Original code for the dataloader from https://github.com/araffin/robotics-rl-srl (MIT licence) Authors: Antonin Raffin, René Traoré, Ashley Hill

Parameters:
  • indices – ([int]) list of observations indices
  • observations – (np.ndarray) observations or images path
  • actions – (np.ndarray) actions
  • batch_size – (int) Number of samples per minibatch
  • n_workers – (int) number of preprocessing worker (for loading the images)
  • infinite_loop – (bool) whether to have an iterator that can be resetted
  • max_queue_len – (int) Max number of minibatches that can be preprocessed at the same time
  • shuffle – (bool) Shuffle the minibatch after each epoch
  • start_process – (bool) Start the preprocessing process (default: True)
  • backend – (str) joblib backend (one of ‘multiprocessing’, ‘sequential’, ‘threading’ or ‘loky’ in newest versions)
  • sequential – (bool) Do not use subprocess to preprocess the data (slower but use less memory for the CI)
  • partial_minibatch – (bool) Allow partial minibatches (minibatches with a number of element lesser than the batch_size)
sequential_next()[source]

Sequential version of the pre-processing.

start_process()[source]

Start preprocessing process

stable_baselines.gail.generate_expert_traj(model, save_path=None, env=None, n_timesteps=0, n_episodes=100, image_folder='recorded_images')[source]

Train expert controller (if needed) and record expert trajectories.

Note

only Box and Discrete spaces are supported for now.

Parameters:
  • model – (RL model or callable) The expert model, if it needs to be trained, then you need to pass n_timesteps > 0.
  • save_path – (str) Path without the extension where the expert dataset will be saved (ex: ‘expert_cartpole’ -> creates ‘expert_cartpole.npz’). If not specified, it will not save, and just return the generated expert trajectories.

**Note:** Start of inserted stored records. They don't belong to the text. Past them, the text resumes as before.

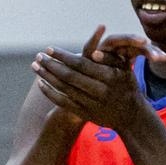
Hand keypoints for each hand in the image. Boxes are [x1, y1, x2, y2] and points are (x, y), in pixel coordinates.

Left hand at [31, 26, 162, 131]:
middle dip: (51, 65)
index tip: (50, 48)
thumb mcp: (124, 69)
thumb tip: (93, 52)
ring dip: (46, 76)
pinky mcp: (84, 114)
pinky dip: (49, 92)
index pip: (81, 64)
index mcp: (109, 77)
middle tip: (39, 55)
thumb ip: (109, 58)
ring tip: (35, 65)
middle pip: (69, 76)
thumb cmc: (126, 85)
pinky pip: (62, 102)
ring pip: (63, 89)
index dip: (63, 56)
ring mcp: (91, 104)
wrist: (130, 116)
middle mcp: (100, 91)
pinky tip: (40, 83)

This parameter must be specified for image-based environments.
  • env – (gym.Env) The environment, if not defined then it tries to use the model environment.
  • n_timesteps – (int) Number of training timesteps
  • n_episodes – (int) Number of trajectories (episodes) to record
  • image_folder – (str) When using images, folder that will be used to record images.
Returns:

(dict) the generated expert trajectories.